The economy is projected to expand at a 3.6 percent annual
pace from January through March, according to the median estimate
of 73 economists surveyed early this month. Last month, economists
forecast a 3.5 percent pace. Growth of 3.6 percent is also
projected for the year.
The implicit price deflator, a measure of prices tied to the
report, rose at a 2.1 percent annual rate, revised from 2 percent,
after gaining 1.4 percent in the third quarter. The personal
consumption expenditures price index, a measure tied to consumer
spending, rose at an unrevised 2.5 percent annual pace, after
rising at a 1.3 percent pace in the prior quarter.

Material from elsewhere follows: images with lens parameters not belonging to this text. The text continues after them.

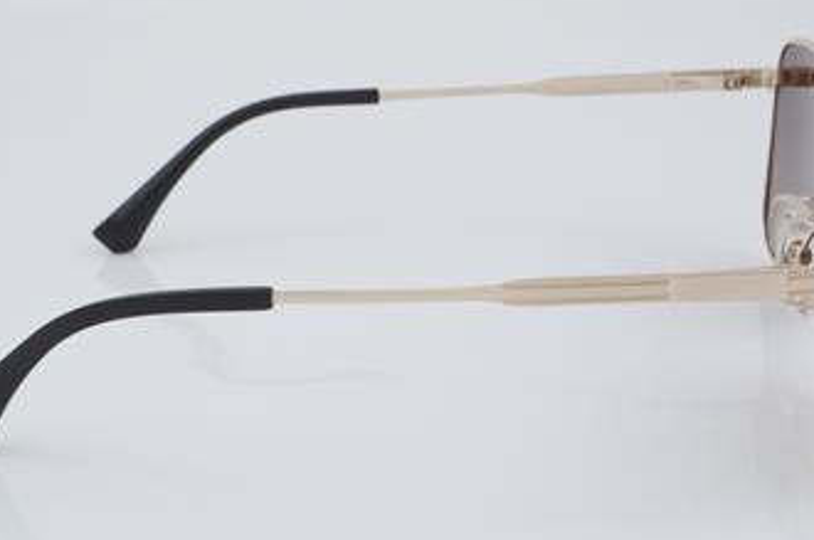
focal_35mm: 91
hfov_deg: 22.4
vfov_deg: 15.0
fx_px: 2055
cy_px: 269
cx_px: 405
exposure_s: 1/4
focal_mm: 50
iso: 100
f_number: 32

The index rose 1.6 percent when food and energy costs were
excluded. That so-called core index rose 0.9 percent in the third
quarter. For the year, it was up 1.5 percent. That's within the 1
percent to 2 percent range that Fed Governor Ben Bernanke said
last night said he prefers.
Even so, the Fed ``still has a ways to go'' in raising
interest rates as it seeks to ensure that inflation remains in
check, Jack Guynn, president of the Federal Reserve Bank of
Atlanta, said this week to the Rotary Club of Birmingham in
Alabama.
The U.S. central bank's policy making arm, the Federal Open
Market Committee, has boosted its benchmark overnight bank rate,
currently at 2.5 percent, six times since June and pledged to make
future increases at a ``measured'' pace.